Ai, la chimpancé considerada un verdadero genio por sus sorprendentes habilidades cognitivas, murió el pasado viernes a los 49 años en Japón, según informaron medios locales. La causa de su fallecimiento fue un fallo multiorgánico, un deterioro simultáneo de varias funciones vitales.
Durante sus últimos momentos, Ai estuvo acompañada y cuidada por el equipo del Centro de los Orígenes Evolutivos del Comportamiento Humano, perteneciente a la Universidad de Kioto.
Este excepcional primate destacó por su capacidad para reconocer y comprender más de 100 caracteres chinos (jeroglíficos), el alfabeto latino, así como los números arábigos del cero al nueve y once colores diferentes. Estas habilidades la convirtieron en una pieza fundamental en estudios científicos sobre percepción, aprendizaje y memoria, en los cuales participó activamente desde 1977.
El nombre de Ai, que en japonés significa "amor", refleja no solo su personalidad sino también la importancia que tuvo en la investigación sobre la evolución de la mente humana.
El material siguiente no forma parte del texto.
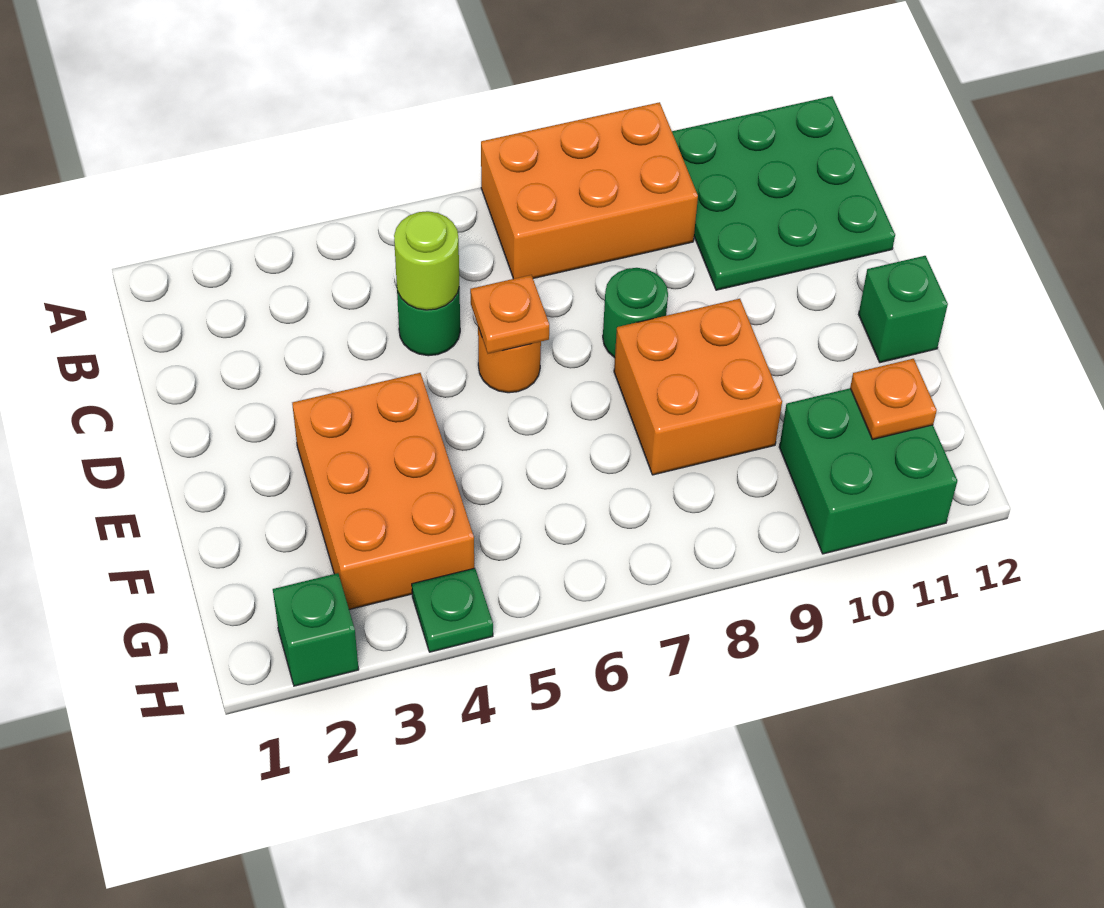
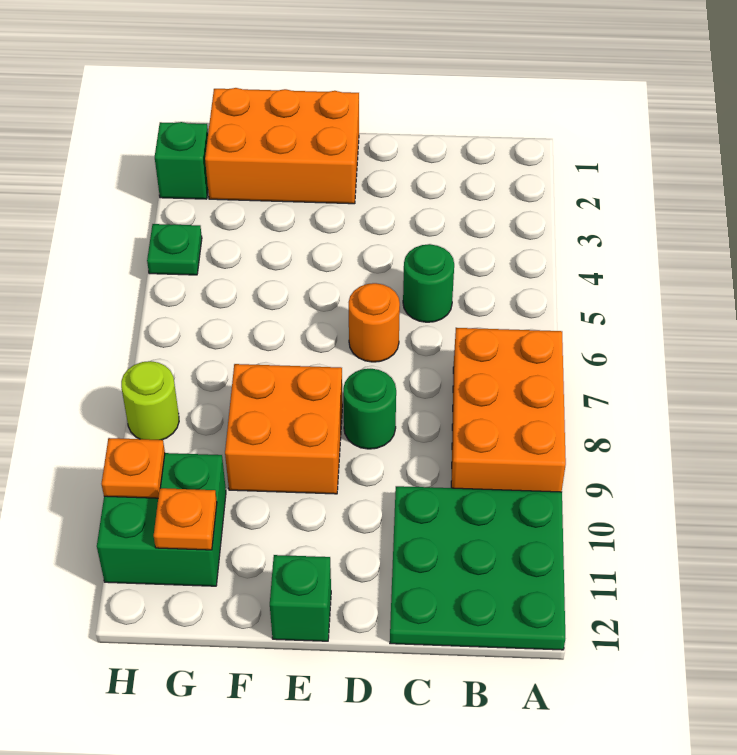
lime round brick C5 level 2 -> lime round brick H8 level 1
orange plate D6 level 2 -> orange plate H10 level 2
orange brick E3:G4 level 1 -> orange brick E1:G2 level 1

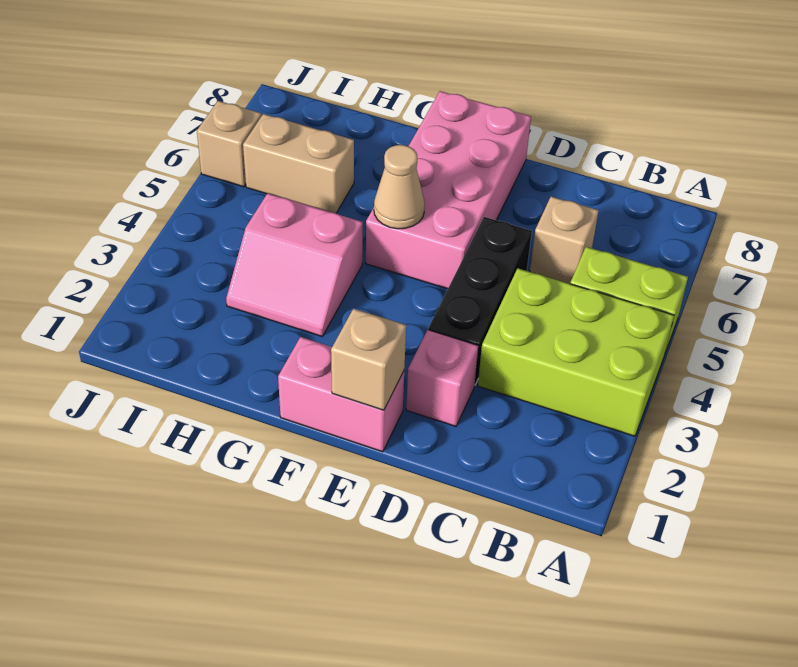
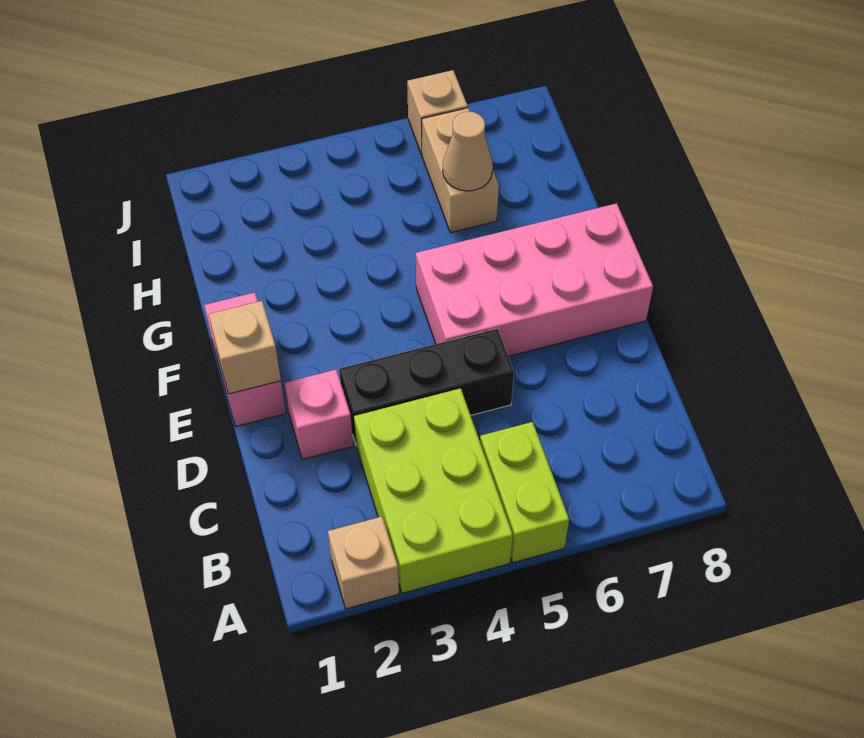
tan brick C6 level 1 -> tan brick A2 level 1
tan cone F5 level 2 -> tan cone H6 level 2
pink slope G3:H4 level 1 top 4 -> none

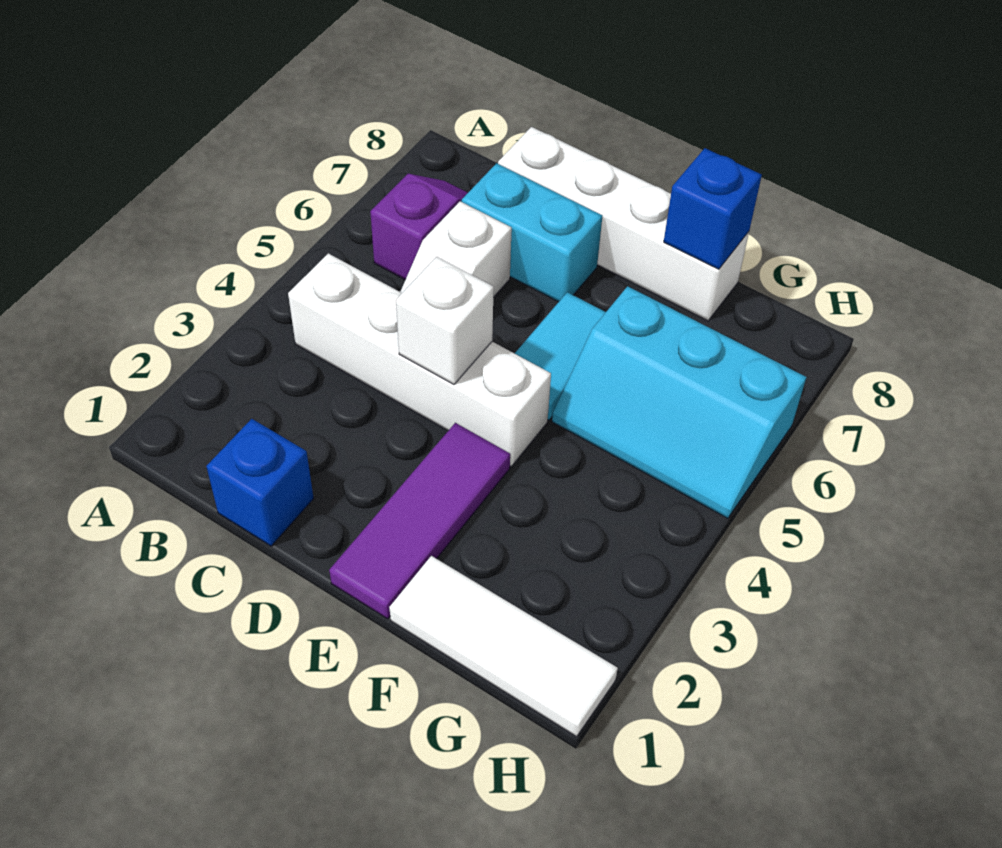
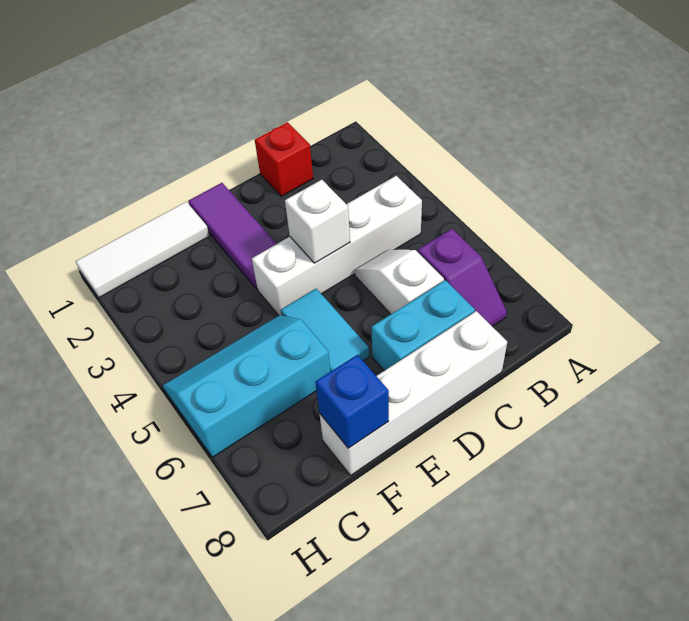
blue brick C1 level 1 -> red brick C1 level 1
A lo largo de más de cuatro décadas, Ai colaboró en múltiples experimentos que ayudaron a los científicos a entender mejor las capacidades cognitivas de los primates y su relación con el desarrollo del pensamiento humano.

Gracias a su excepcional inteligencia, Ai fue un referente en el campo de la primatología y la psicología comparada, dejando un legado invaluable que ha contribuido a ampliar el conocimiento sobre la evolución y las funciones cerebrales. Su vida y trabajo siguen inspirando a investigadores y amantes de la naturaleza en todo el mundo.